Copy out the data word for word. The images are not part of the copy.

Source data
------------------------------------------------

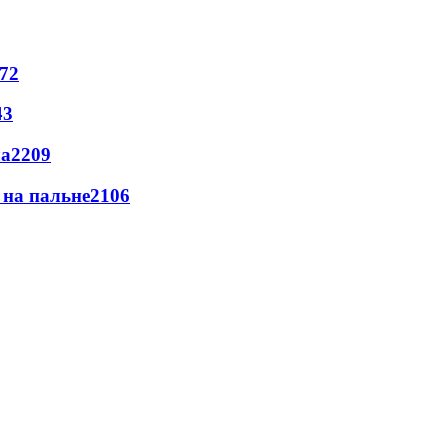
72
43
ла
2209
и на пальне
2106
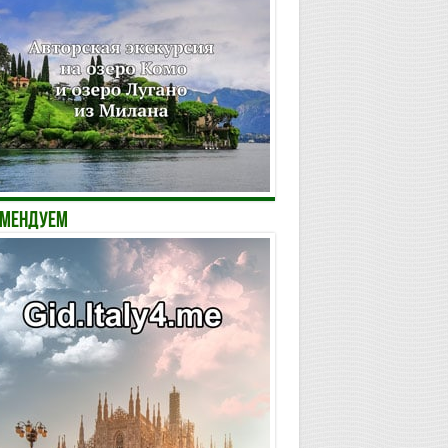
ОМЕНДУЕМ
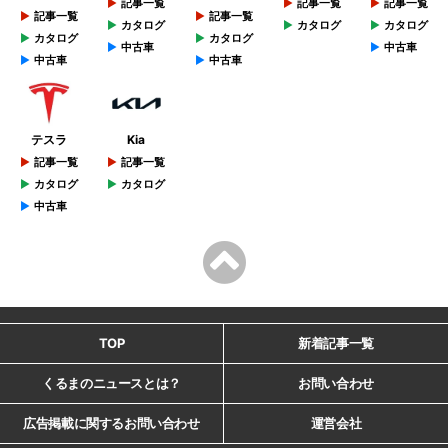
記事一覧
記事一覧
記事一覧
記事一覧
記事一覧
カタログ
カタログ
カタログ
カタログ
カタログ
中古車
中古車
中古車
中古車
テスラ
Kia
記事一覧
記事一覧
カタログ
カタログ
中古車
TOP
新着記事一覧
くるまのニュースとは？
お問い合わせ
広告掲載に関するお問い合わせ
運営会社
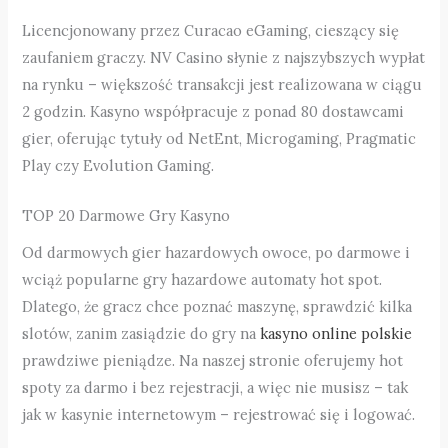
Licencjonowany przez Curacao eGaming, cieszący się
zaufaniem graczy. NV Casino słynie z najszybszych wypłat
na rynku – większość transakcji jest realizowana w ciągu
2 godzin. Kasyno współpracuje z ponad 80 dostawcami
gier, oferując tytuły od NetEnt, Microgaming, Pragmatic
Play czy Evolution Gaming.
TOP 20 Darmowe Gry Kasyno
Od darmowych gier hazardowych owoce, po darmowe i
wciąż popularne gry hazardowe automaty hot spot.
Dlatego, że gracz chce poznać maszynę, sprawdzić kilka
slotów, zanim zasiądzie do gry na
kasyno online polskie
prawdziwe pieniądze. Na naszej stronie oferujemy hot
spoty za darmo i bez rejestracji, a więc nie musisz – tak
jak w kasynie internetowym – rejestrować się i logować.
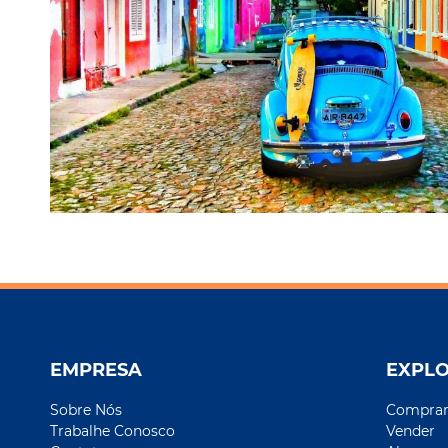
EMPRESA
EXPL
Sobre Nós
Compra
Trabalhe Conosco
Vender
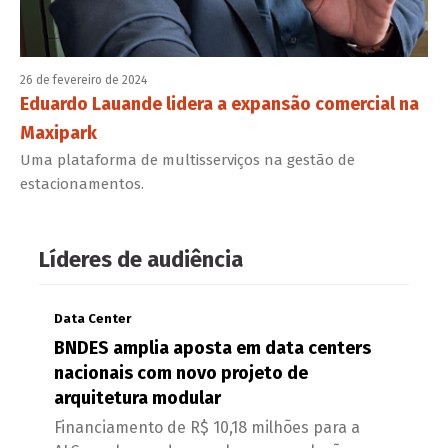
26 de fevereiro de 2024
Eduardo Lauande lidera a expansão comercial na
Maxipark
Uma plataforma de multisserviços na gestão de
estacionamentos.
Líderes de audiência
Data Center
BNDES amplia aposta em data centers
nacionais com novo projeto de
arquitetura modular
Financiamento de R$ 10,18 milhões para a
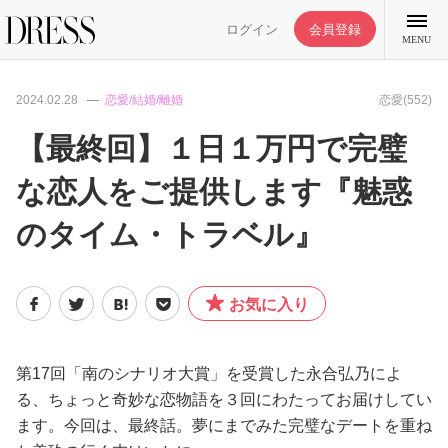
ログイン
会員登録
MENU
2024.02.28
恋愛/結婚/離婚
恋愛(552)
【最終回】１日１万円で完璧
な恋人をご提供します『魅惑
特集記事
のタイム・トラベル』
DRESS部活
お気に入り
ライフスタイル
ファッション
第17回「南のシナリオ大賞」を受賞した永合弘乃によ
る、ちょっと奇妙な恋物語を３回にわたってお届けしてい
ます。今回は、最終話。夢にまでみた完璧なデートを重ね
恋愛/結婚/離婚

------------------------------------------------

- **Answer to the exercise**
72
43
ла
2209
и на пальне
2106
ОМЕНДУЕМ
記事一覧
記事一覧
記事一覧
記事一覧
記事一覧
カタログ
カタログ
カタログ
カタログ
カタログ
中古車
中古車
中古車
中古車
テスラ
Kia
記事一覧
記事一覧
カタログ
カタログ
中古車
TOP
新着記事一覧
くるまのニュースとは？
お問い合わせ
広告掲載に関するお問い合わせ
運営会社
Licencjonowany przez Curacao eGaming, cieszący się
zaufaniem graczy. NV Casino słynie z najszybszych wypłat
na rynku – większość transakcji jest realizowana w ciągu
2 godzin. Kasyno współpracuje z ponad 80 dostawcami
gier, oferując tytuły od NetEnt, Microgaming, Pragmatic
Play czy Evolution Gaming.
TOP 20 Darmowe Gry Kasyno
Od darmowych gier hazardowych owoce, po darmowe i
wciąż popularne gry hazardowe automaty hot spot.
Dlatego, że gracz chce poznać maszynę, sprawdzić kilka
slotów, zanim zasiądzie do gry na
kasyno online polskie
prawdziwe pieniądze. Na naszej stronie oferujemy hot
spoty za darmo i bez rejestracji, a więc nie musisz – tak
jak w kasynie internetowym – rejestrować się i logować.
EMPRESA
EXPL
Sobre Nós
Compra
Trabalhe Conosco
Vender
26 de fevereiro de 2024
Eduardo Lauande lidera a expansão comercial na
Maxipark
Uma plataforma de multisserviços na gestão de
estacionamentos.
Líderes de audiência
Data Center
BNDES amplia aposta em data centers
nacionais com novo projeto de
arquitetura modular
Financiamento de R$ 10,18 milhões para a
ログイン
会員登録
MENU
2024.02.28
恋愛/結婚/離婚
恋愛(552)
【最終回】１日１万円で完璧
な恋人をご提供します『魅惑
特集記事
のタイム・トラベル』
DRESS部活
お気に入り
ライフスタイル
ファッション
第17回「南のシナリオ大賞」を受賞した永合弘乃によ
る、ちょっと奇妙な恋物語を３回にわたってお届けしてい
ます。今回は、最終話。夢にまでみた完璧なデートを重ね
恋愛/結婚/離婚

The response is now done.